▶ **PASSAGE**:
....
The decrease of $9 million in operating and other income from the Northeastern U.S. operations for the three months ended September 30, 2002 is primarily due to lower revenues under long-term power sales arrangements compared to the same period in 2001.  Operating and other income for the nine months ended September 30, 2002 is higher by $10 million compared to the same period in 2001 mainly due to the acquisition of the Curtis Palmer Hydroelectric Company, L.P. in July 2001, partially offset by lower revenues under long-term power sales arrangements.

 

Operating and other income from Western operations for the three months ended September 30, 2002 was $40 million, which was $16 million higher than the same period in 2001, and included income from the Sundance B power purchase arrangement (PPA) acquired at the end of 2001, income from the commercial start up of the Redwater and Carseland plants in January 2002, and lower contract prices on the sale of output from the Sundance A PPA compared to the prior year. Operating and other income for the

 

 



 

nine months ended September 30, 2002 is $33 million lower than the same period in 2001 due mainly to TransCanada’s ability in 2001 to take advantage of market opportunities created by high market prices and power price volatility, and in 2002, lower contract prices for the Sundance A PPA.  These impacts were offset by income from the Sundance B PPA and the Redwater and Carseland plants.

 

The increase in general, administrative and support costs for the three and nine months ended September 30, 2002 compared to the same periods in 2001 is due to the continuing growth of the Power business.

 

Corporate

 

Net expenses for the three and nine months ended September 30, 2002 were $5 million lower than net expenses for the same periods in 2001.  Results for the nine months ended September 30, 2001 included a positive adjustment of $5 million to foreign currency gains reflecting the January 1, 2002 required retroactive adoption of an accounting change issued by the Canadian Institute of Chartered Accountants related to foreign currency translation.  There was no impact of this accounting change in the three months ended September 30, 2001 and in the nine months ended September 30, 2002.
....
▶ **Stored items**:
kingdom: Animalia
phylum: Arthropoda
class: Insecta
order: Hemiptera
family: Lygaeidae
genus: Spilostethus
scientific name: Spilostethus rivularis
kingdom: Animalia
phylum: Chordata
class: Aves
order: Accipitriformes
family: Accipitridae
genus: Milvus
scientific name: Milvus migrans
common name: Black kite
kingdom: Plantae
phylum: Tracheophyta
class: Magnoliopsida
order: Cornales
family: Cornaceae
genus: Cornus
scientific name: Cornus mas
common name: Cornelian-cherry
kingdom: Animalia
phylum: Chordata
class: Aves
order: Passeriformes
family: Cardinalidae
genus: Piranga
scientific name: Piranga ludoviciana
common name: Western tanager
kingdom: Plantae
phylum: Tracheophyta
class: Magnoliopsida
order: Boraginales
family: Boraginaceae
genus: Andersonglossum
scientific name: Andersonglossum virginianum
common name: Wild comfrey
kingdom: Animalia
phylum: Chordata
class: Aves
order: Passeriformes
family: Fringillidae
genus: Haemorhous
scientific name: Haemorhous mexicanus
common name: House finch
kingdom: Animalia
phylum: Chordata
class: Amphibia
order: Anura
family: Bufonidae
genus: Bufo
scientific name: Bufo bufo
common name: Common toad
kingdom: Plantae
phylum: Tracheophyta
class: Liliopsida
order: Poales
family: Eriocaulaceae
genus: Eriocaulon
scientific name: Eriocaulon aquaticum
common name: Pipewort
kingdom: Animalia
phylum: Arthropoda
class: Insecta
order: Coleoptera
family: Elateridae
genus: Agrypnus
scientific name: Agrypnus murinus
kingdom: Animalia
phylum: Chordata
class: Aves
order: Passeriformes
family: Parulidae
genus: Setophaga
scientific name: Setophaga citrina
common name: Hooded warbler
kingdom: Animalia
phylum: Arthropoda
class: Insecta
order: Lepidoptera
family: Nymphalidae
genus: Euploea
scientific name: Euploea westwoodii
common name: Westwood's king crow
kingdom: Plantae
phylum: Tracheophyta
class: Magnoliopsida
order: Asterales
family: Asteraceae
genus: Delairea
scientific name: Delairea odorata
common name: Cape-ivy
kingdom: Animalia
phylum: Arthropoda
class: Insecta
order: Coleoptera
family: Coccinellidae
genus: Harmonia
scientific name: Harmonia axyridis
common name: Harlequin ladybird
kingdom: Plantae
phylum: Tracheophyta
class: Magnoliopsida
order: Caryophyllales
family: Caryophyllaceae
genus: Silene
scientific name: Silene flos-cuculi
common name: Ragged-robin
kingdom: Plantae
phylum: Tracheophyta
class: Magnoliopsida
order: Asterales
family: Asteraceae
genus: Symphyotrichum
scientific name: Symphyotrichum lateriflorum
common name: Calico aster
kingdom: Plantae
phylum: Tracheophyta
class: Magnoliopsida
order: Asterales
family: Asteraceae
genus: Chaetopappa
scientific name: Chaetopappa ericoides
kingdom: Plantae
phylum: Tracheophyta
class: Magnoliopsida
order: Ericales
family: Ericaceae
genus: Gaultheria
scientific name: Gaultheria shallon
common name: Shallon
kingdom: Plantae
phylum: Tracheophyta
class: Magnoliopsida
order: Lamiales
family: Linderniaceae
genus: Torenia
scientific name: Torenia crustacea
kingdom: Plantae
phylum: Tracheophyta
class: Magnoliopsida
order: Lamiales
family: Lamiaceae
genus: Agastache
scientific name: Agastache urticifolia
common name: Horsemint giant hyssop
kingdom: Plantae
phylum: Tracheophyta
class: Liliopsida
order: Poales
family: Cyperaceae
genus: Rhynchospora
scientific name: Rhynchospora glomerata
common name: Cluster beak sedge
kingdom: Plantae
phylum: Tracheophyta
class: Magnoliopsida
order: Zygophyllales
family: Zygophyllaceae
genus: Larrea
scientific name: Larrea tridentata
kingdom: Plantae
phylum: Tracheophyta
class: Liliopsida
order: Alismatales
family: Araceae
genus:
....
▶ **ACTIVITIES**:
**A.** Answer these questions from the passage:
(i) Which company was acquired in July 2001?
(ii) What was operating and other income from Western operations for the three months ended September 30, 2002?
(iii) What caused the increase in general, administrative and support costs?
**B.** How would you summarize the passage in three sentences?

▶ **ANSWERS BY TASK**:
**A.**
(i) The Curtis Palmer Hydroelectric Company, L.P.
(ii) $40 million.
(iii) The continuing growth of the Power business.

**B.** Operating and other income from Northeastern U.S. operations fell $9 million for the three months ended September 30, 2002, mainly on lower long-term power sales revenues. For the nine months, that income rose $10 million, mainly because of the July 2001 acquisition of Curtis Palmer Hydroelectric Company, L.P. Western operations earned $40 million in those three months, $16 million more than a year earlier, but their nine-month income was $33 million lower, while general, administrative and support costs grew with the Power business and Corporate net expenses were $5 million lower for both periods.